Acting with the utmost care for his own position (ban jun ru ban hu, say the Chinese — "To attend a prince is to wait upon a tiger") the general forwarded the letter to the Emperor. This set off a chain of events that continued for over seven years, to the end of the reign and slightly beyond. Investigations into the letter, its writer, his family, friends and influences, reached into the furthest corners of the Empire, swept up hundreds of people — many of them baffled to find themselves suddenly objects of the court's attention — and touched on matters of scholarship and literary interpretation from decades before.

"The Qing court puts Lü Liuliang's writings on trial," is the terse summary of this incident in my handbook of Chinese history, attached to the year 1728. The whole business is in fact known in Chinese, so far as it is known at all, as "the Lü Liuliang affair." This is odd in itself, as Lü Liuliang was a scholar who had died 45 years previously. A very respectable scholar, too, as his commentaries on the Confucian classics had been widely read and admired. At the time of the mysterious letter, only two of his sons were alive, and only one of his students. Lü's unpublished writings, however, were identified as the ultimate inspiration for the seditious letter. Lü had been born in the previous dynasty, the Ming, which had been overthrown by the Qing when he was a boy. Further, one of his ancestors had married a member of the Ming ruling family, and in his heart Lü was a Ming loyalist whose writings, mainly by subtle and indirect allusions, contained criticisms of the Manchu "barbarians." These writings had come to the attention of a country schoolmaster, Zeng Jing, the author of the letter.

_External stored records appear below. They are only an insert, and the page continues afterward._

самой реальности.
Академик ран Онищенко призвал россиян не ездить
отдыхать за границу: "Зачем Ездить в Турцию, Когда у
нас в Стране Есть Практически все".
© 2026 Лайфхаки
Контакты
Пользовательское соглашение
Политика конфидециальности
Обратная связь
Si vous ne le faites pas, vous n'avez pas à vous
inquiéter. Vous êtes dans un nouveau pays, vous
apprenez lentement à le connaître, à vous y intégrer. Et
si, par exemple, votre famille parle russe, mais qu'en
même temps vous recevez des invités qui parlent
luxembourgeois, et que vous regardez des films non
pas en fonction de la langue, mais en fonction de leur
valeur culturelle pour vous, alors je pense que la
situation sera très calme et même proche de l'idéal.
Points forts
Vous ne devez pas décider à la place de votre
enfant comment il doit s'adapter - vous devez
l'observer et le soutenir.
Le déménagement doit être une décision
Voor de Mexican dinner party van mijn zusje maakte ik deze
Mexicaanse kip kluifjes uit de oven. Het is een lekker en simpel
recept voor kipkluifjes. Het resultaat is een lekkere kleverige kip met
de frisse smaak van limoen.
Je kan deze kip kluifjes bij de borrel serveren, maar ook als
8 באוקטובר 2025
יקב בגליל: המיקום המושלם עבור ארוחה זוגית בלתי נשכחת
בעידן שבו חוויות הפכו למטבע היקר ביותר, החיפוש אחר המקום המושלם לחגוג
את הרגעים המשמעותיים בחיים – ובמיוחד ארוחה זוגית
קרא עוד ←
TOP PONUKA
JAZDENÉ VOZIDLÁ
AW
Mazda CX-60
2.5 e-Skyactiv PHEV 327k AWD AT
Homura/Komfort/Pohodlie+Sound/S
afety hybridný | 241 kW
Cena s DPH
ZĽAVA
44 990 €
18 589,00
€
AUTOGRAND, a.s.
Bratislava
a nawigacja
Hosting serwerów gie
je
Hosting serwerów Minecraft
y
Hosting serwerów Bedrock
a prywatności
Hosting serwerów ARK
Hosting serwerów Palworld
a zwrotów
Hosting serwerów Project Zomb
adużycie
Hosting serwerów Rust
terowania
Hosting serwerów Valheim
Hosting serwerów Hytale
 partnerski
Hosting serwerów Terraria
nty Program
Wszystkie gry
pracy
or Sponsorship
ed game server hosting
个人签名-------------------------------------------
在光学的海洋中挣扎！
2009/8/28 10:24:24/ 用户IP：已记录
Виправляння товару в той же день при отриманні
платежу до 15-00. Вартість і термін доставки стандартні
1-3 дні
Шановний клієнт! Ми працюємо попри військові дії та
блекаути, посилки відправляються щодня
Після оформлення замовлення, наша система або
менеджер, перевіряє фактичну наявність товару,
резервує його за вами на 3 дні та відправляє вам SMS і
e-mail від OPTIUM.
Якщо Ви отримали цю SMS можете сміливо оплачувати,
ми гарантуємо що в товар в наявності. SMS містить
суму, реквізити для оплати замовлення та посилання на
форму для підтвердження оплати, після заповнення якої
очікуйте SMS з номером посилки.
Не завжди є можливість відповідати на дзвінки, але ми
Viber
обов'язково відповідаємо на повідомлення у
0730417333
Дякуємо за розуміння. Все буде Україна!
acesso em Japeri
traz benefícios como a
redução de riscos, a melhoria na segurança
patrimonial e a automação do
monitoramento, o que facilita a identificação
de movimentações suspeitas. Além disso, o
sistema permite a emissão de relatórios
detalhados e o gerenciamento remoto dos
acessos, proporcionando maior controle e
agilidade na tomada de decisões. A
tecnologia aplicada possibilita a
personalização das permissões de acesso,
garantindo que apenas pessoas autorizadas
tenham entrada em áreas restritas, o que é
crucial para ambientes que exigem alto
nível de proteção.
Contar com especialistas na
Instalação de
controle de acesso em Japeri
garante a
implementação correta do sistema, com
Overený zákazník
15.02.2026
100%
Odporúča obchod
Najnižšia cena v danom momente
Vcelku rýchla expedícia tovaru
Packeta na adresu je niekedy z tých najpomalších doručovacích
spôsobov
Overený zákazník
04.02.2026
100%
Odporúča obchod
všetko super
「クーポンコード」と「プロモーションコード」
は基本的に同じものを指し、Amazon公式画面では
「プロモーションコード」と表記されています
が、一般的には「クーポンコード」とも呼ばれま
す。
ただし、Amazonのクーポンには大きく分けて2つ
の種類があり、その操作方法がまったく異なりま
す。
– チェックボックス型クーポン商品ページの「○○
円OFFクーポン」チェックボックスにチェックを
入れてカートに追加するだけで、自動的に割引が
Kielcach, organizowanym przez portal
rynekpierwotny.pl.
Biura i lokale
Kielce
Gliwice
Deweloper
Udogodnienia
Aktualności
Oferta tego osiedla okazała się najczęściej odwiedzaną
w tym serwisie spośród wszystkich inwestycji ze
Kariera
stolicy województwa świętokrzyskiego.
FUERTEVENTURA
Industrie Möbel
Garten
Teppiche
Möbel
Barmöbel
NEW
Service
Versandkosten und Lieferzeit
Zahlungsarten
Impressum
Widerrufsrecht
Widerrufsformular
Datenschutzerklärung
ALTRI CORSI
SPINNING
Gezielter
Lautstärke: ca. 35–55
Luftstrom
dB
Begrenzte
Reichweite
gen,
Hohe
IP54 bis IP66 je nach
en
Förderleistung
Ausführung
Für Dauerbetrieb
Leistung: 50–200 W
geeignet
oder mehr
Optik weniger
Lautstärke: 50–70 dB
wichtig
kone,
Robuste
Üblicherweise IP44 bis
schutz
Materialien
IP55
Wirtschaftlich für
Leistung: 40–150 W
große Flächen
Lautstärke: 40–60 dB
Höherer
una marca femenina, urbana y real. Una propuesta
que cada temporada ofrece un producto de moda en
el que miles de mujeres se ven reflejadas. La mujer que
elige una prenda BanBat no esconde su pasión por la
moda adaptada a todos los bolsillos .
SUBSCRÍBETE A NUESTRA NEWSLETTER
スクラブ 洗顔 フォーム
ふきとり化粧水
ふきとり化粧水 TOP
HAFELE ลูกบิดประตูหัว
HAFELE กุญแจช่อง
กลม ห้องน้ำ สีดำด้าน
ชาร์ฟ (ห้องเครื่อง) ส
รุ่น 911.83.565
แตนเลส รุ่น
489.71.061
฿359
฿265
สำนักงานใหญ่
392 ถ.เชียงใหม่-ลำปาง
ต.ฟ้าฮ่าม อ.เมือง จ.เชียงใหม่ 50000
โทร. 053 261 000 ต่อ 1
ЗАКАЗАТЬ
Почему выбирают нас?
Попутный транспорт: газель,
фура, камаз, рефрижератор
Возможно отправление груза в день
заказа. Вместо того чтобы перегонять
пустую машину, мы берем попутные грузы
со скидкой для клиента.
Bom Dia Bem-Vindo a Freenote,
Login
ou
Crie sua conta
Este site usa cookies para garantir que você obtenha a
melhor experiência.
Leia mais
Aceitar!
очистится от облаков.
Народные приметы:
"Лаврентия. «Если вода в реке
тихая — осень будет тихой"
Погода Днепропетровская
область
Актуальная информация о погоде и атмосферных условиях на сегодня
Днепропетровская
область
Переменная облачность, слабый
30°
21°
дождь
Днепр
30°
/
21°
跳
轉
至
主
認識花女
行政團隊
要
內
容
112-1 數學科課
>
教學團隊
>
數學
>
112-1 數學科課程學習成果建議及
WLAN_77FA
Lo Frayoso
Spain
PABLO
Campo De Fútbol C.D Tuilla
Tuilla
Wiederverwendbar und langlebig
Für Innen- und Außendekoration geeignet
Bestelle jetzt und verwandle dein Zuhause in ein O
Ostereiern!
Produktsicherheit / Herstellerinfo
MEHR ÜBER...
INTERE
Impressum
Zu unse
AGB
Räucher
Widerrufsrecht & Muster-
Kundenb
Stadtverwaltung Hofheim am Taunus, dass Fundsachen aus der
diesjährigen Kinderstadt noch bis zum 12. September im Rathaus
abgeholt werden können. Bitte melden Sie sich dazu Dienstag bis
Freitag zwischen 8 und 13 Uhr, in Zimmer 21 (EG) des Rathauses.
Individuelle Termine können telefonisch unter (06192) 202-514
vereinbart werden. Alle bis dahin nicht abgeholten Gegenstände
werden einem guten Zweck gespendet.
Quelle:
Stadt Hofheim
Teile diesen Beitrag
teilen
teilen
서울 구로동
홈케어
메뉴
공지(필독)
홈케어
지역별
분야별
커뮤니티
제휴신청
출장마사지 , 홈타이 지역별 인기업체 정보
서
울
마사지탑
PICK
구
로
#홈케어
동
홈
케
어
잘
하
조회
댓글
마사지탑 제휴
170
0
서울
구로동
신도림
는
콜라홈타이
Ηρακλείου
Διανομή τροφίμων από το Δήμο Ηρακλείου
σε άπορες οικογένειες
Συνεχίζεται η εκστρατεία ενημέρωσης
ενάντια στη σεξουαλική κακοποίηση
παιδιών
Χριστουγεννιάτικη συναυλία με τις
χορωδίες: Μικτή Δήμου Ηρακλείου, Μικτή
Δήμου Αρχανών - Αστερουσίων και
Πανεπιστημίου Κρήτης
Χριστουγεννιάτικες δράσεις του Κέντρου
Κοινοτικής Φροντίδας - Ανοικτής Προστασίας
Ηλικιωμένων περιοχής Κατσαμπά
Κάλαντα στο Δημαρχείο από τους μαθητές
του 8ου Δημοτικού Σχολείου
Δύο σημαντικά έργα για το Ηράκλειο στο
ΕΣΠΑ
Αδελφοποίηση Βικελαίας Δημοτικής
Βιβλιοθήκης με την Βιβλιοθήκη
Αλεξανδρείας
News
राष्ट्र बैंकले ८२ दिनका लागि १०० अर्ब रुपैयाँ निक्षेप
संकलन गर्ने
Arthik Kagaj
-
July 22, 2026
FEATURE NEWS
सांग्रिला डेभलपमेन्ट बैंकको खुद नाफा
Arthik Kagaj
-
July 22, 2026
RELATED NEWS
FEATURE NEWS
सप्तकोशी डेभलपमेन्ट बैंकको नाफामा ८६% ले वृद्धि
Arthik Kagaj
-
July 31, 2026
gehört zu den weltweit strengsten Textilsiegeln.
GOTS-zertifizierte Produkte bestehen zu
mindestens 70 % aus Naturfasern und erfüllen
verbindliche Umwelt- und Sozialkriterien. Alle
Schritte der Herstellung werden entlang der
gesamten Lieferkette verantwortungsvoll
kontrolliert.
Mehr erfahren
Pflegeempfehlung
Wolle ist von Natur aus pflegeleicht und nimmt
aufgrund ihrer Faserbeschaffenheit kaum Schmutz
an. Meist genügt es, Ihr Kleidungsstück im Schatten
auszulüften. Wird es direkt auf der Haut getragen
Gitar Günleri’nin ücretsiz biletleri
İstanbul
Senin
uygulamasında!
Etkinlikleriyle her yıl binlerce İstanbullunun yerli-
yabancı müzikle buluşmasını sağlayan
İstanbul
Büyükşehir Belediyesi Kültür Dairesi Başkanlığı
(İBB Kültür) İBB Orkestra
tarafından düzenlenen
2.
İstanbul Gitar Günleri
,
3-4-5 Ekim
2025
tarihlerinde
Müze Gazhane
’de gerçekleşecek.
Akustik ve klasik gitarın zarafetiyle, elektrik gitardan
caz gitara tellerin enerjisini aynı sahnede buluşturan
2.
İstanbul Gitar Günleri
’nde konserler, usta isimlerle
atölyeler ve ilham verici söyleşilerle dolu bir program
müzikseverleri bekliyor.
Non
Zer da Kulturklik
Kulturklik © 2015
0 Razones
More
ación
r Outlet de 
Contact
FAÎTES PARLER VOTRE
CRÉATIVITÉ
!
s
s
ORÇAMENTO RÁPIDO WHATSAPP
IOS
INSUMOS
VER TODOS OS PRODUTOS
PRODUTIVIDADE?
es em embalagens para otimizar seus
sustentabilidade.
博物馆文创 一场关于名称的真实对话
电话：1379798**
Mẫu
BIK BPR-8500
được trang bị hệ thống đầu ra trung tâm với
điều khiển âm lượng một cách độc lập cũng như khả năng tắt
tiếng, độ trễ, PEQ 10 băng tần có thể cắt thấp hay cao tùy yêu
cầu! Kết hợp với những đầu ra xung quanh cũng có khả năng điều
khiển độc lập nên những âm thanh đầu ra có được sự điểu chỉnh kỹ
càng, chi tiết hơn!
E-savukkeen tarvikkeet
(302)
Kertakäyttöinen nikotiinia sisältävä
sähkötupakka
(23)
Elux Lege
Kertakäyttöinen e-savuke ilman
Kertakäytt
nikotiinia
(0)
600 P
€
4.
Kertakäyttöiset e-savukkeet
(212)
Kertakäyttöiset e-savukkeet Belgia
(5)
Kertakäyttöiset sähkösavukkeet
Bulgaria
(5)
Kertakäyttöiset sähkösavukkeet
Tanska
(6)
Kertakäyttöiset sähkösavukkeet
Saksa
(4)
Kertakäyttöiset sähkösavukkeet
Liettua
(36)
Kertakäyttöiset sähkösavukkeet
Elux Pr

At this point, the normal course of events would have been for Zeng Jing, and the messenger who had delivered the letter, and all the members of their familes, and as many of Lü Liuliang's descendants and students who could be identified, along with all their familes, to be killed or sent to exile in harsh frontier regions. The Emperor Yongzheng was, however, much more thoughtful and imaginative than this. His handling of the issue, which resulted in Zeng Jing writing the Imperial Chinese equivalent of a best-seller, forms the main part of this narrative.

There is no better guide to modern Chinese history than Jonathan Spence. I recommend his The Search for Modern China (1990) to everyone who wants to begin a serious study of that nation's affairs, and his wonderful, though very melancholy, The Gate of Heavenly Peace (1981) as a foundation text in the intellectual currents of 20th -century China. His writing is clear, plain and unglamorous, without any affectation or chinoiserie, of the kind that tends to afflict amateur writers on China. His learning is both wide and deep.

The method Spence has chosen here, of illuminating Chinese history by putting one particular moment, or one particular episode, under the microscope, is a very good one, perfectly suited to bringing such an alien culture to the attention and understanding of Western readers. The great exemplar of this method in recent times has been Ray Huang's 1587, A Year of No Significance, published twenty years ago by Yale. Spence has done for the early Qing what Huang did for the late Ming, bringing to life personalities both famous and obscure, showing us the actual machinery of imperial Chinese administration in its day to day operations, giving us an intimate feel for the sheer difficulty of governing that vast, unruly nation. This is popular history at its best — a fascinating, beautiful book.